PASSAGE TO READ –
***
Tameka Raymond talks life after Usher
Though millions of people may feel they personally know the multi-faceted Tameka Raymond, in reality, she remains an enigma. An eager media often edits her life down to photos, rumors and gossip surrounding her highly visible break-up and custody battle with ex-husband, multi-platinum recording artist Usher Raymond; yet she continues to be a successful entrepreneur, famed designer, and most importantly, a hands-on mother who never fails to put her children first.
Recipient of the Lifetime Achievement Award in Fashion by the Art Institute of Atlanta, her star in the fashion industry shines brighter than any tabloid story. Having counted Jay-Z, Lauryn Hill, Toni Braxton, Nas, Dr. Dre, Mary J. Blige, Ciara and Chris Brown among her celebrity A-List clientele as a stylist, Tameka also taught fashion styling at AIU and designed imaging for artists’ complete tours. In constant motion, she is a creative force to be reckoned with in a world where many women would depend on the superstardom of their significant others to elevate their brand.
Still, the heightened interest in the fashion influencer is inevitable as the details of her former relationship play out before the world and Raymond stands by quietly, unable to stop it. Many women from all walks of life can relate closely to her situation, because they’ve been in their own versions of it. When asked by theGrio how she’s holding up through the media circus, Tameka responded with a calm strength, tinged with contentment. “I’m doing fine. I’m doing well. I have great people around me who love me and keep me laughing,” she said.
Tameka’s sole concern, as it always is, lies with her children. She keeps her older boys, Darrin, 21, Ryan, 13, and Kile, 11, in the loop so that they’re not caught off guard by anything they may read in the media. But her younger babies, Usher, 4, and Naviyd Ely, 3, are kept extremely insulated. “I don’t want them exposed to their father’s fans, because that can get a little crazy, especially those people who may actually approach my children and ask them questions,” said the protective mother.
What exactly are those questions – and how complex are the answers? How exactly did things fall apart between the Raymonds, a couple who ignored intense criticism of the union and stood by each other’s side like Bonnie and Clyde?
“Well, if I had to point to one thing, one time, it would be after the birth of our second son, Naviyd,” Tameka said as she contemplated the demise of her relationship. “Until that point, we were a very passionate, very loving couple, but then the pressure of the entertainment industry began to slowly creep in and poison our marriage. There comes a point when as a married man with throngs of adoring female fans, you still have to pretend you’re available, but he wasn’t available… and that began the problems.”
***
Collected data –

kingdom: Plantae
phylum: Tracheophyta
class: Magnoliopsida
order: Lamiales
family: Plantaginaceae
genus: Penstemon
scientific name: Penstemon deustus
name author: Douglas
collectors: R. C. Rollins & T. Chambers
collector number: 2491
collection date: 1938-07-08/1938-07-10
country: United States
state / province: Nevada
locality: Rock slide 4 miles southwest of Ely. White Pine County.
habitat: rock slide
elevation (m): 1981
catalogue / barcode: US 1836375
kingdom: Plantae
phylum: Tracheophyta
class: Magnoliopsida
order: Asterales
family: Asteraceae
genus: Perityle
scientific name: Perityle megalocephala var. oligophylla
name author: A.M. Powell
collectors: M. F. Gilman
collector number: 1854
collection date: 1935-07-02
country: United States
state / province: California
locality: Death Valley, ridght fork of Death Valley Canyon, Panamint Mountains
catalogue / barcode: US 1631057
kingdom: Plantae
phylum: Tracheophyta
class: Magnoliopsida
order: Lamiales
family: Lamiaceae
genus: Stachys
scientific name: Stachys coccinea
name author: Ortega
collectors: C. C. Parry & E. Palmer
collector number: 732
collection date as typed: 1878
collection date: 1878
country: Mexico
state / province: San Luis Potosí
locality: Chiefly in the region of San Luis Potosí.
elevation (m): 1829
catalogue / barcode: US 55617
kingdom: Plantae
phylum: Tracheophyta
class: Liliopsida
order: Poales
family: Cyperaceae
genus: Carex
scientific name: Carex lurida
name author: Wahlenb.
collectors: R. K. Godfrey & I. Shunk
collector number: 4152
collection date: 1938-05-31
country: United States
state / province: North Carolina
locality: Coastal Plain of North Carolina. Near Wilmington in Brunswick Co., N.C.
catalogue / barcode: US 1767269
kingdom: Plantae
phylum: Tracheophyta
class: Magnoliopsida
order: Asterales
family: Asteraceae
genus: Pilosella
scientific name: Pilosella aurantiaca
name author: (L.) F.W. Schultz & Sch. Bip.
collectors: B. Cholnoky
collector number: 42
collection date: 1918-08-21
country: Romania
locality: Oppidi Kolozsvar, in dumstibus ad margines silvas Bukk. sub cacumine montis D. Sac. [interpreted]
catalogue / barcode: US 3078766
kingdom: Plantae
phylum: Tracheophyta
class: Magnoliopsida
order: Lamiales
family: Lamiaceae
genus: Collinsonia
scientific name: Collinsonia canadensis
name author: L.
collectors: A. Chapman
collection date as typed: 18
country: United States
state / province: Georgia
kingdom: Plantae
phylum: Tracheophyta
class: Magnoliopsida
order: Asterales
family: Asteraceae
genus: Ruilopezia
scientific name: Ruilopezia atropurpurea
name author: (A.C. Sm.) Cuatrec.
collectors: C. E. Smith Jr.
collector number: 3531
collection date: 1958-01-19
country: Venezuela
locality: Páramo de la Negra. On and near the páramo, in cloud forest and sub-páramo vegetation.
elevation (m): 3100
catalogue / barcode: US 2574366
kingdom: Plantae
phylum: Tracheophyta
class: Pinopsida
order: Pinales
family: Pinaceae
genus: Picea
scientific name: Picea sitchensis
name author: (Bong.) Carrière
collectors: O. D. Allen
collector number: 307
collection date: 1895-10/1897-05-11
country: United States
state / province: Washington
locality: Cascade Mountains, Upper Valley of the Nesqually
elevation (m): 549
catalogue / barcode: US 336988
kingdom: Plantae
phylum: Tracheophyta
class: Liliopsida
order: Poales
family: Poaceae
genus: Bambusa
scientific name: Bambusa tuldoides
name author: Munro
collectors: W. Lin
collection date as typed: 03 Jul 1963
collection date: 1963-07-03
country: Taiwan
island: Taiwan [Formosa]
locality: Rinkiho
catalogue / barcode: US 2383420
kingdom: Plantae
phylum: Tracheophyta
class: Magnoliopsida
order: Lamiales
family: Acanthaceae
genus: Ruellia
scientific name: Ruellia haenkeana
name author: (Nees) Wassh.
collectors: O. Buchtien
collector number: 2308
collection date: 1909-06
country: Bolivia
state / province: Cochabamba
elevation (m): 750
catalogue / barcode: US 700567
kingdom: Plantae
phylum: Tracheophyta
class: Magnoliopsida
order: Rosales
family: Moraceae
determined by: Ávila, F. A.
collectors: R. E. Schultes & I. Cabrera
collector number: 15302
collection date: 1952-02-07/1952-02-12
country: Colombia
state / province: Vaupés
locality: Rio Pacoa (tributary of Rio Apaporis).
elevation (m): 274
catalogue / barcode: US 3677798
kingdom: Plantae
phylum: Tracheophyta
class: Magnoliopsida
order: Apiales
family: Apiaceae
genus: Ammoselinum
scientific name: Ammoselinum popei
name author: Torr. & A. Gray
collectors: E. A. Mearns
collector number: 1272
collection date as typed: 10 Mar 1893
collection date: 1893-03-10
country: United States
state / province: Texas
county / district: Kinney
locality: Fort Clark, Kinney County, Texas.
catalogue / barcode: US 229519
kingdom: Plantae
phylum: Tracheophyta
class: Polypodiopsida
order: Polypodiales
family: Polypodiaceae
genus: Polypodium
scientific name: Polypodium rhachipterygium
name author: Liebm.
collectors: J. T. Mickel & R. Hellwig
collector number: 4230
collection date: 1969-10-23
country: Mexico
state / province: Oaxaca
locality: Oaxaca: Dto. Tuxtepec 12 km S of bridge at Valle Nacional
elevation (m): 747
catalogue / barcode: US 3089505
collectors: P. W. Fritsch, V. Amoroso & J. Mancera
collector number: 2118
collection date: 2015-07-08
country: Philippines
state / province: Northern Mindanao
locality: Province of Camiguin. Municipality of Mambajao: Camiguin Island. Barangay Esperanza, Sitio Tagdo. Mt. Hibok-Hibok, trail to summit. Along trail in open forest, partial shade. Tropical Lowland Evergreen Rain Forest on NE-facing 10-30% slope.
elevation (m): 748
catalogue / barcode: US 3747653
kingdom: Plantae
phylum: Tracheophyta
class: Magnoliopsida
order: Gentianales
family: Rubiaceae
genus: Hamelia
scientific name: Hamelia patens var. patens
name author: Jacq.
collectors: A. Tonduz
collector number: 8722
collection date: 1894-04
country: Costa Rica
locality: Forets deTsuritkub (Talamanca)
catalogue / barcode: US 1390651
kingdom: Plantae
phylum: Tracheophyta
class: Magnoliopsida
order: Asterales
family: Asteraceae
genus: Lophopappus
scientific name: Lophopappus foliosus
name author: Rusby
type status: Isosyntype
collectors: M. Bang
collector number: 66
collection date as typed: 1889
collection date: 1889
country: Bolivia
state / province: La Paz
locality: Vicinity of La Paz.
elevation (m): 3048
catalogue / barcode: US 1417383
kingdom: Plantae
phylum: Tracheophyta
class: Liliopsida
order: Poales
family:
***
WHAT TO WORK ON –
1 – According to the article about Tameka Raymond, which award did she receive from the Art Institute of Atlanta?
2 – Write out the part of the article about Tameka Raymond starting at "Tameka’s sole concern, as" and ending at "Bonnie and Clyde?".
3 – Say whether each statement agrees with the article about Tameka Raymond, and support each answer with the deciding words quoted from it: (a) Tameka taught fashion styling at AIU. (b) Her younger children are kept informed about what the media reports. (c) She traces the trouble in her marriage to the period after the birth of her first son.
None of the collected data is needed here.

RESPONSES –
1 – She received the Lifetime Achievement Award in Fashion.

2 –
Tameka’s sole concern, as it always is, lies with her children. She keeps her older boys, Darrin, 21, Ryan, 13, and Kile, 11, in the loop so that they’re not caught off guard by anything they may read in the media. But her younger babies, Usher, 4, and Naviyd Ely, 3, are kept extremely insulated. “I don’t want them exposed to their father’s fans, because that can get a little crazy, especially those people who may actually approach my children and ask them questions,” said the protective mother.
What exactly are those questions – and how complex are the answers? How exactly did things fall apart between the Raymonds, a couple who ignored intense criticism of the union and stood by each other’s side like Bonnie and Clyde?

3 –
(a) Yes: "Tameka also taught fashion styling at AIU"
(b) No: "But her younger babies, Usher, 4, and Naviyd Ely, 3, are kept extremely insulated."
(c) No: "it would be after the birth of our second son, Naviyd"